Ody im curious if you been to a Bears game. Curious to hear your thoughts on the play and atmosphere. Since the first game in my opinion the play has detoirated and the atmosphere is non existiant. I go once in awhile now to get out of the house on a Saturday night. Have a couple 10 buck beers and head home about half way through the second period. The games last forever because of the sloppy play there is so many whistles. The atmosphere I feel is more like a baseball game locally where no one really cares about the out come or the team, they are just there for something to do. Not any passion. Also roster turnover has been awful.
Mmazz, I actually was able to make it to a game a few weeks back. I actually wrote up a pretty lengthy summary of my experience for the Black Bears thread, but never got around to posting it. Brevity is not my forté.
I would say your “baseball game” analogy is spot-on. The crowd was more like a Rumble Ponies crowd than your typical Dustlerragsenavils one. Seemed that many were there to “see a game” rather than to see the team in particular. There were some mild cheers for a goal and jeers for a missed penalty call, but it wasn’t anything like it was even during the dullest seasons of the Devils. Certainly a far cry from any of the semi-exciting Dustlerragsenavils seasons. So, yes, this was quite noticeable.
As far as play quality goes, it was about what I was expecting. The problem here was that there was really no enhancement to the game day experience to offset the downgrade in quality. It seemed to feature the same trappings of a Dustlerragsenavils game, but without the AHL element. I felt that they needed to do something here off the ice to make the experience more entertaining, similar to what the Rumble Ponies do, but it instead was the same AHL offering without the AHL hockey to go with it.
Like you, I did the Scranton Shuffle back to the car in the second intermission. I never did that in 18 seasons as an AHL ticket holder. Not even during the dreadful 2006-2007 “V-Sens” debacle.
The main thing that took me out of it personally was the lack of stakes. If Binghamton won the game, would it be important? How excited are you supposed get about a run at the FPHL cup? Do they raise a banner next season if they win their three or four team division? And I can see stuff like this contributing to the crowd being out of it.

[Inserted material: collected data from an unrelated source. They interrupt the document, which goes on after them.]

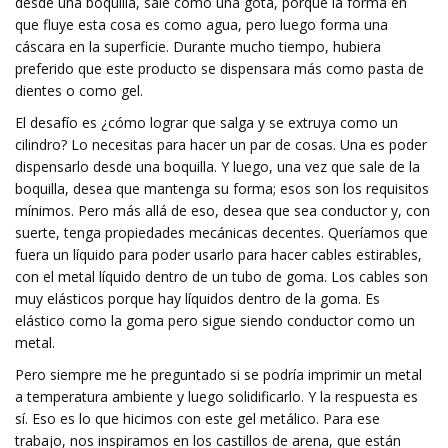
desde una boquilla, sale como una gota, porque la forma en
que fluye esta cosa es como agua, pero luego forma una
cáscara en la superficie. Durante mucho tiempo, hubiera
preferido que este producto se dispensara más como pasta de
dientes o como gel.
El desafío es ¿cómo lograr que salga y se extruya como un
cilindro? Lo necesitas para hacer un par de cosas. Una es poder
dispensarlo desde una boquilla. Y luego, una vez que sale de la
boquilla, desea que mantenga su forma; esos son los requisitos
mínimos. Pero más allá de eso, desea que sea conductor y, con
suerte, tenga propiedades mecánicas decentes. Queríamos que
fuera un líquido para poder usarlo para hacer cables estirables,
con el metal líquido dentro de un tubo de goma. Los cables son
muy elásticos porque hay líquidos dentro de la goma. Es
elástico como la goma pero sigue siendo conductor como un
metal.
Pero siempre me he preguntado si se podría imprimir un metal
a temperatura ambiente y luego solidificarlo. Y la respuesta es
sí. Eso es lo que hicimos con este gel metálico. Para ese
trabajo, nos inspiramos en los castillos de arena, que están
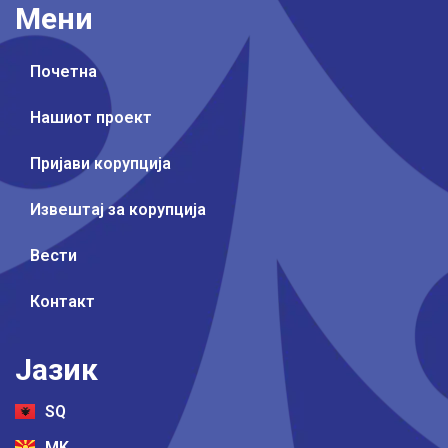
Мени
Почетна
Нашиот проект
Пријави корупција
Извештај за корупција
Вести
Контакт
Јазик
SQ
MK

Also, the team they played was Watertown, which happens to be owned by the same people as the Black Bears. How is this fair? What’s keeping the owners from gaming the situation to their advantage? I would figure that most people would not think about this, but to me, it felt as if I was watching an intra-squad scrimmage. This might explain some of the roster turnover.
And all of this would be fine if we knew what the endgame was…or specifically if we knew there was an endgame in the first place. All we have for now is just a fairly plausible rumor that the Sens will be back in a new form. But not a lot to hang your hat on.
So, yes to both your points. I probably went into a bit more detail than you were hoping for. Though, to try and be a bit positive, I think FPHL hockey works for this season. It is doing its best to carry the torch from our betrayal of 2021 to whatever awaits us in mid-2022. However, if nothing is in the pipeline for this off-season, I could see that torch going out in short time.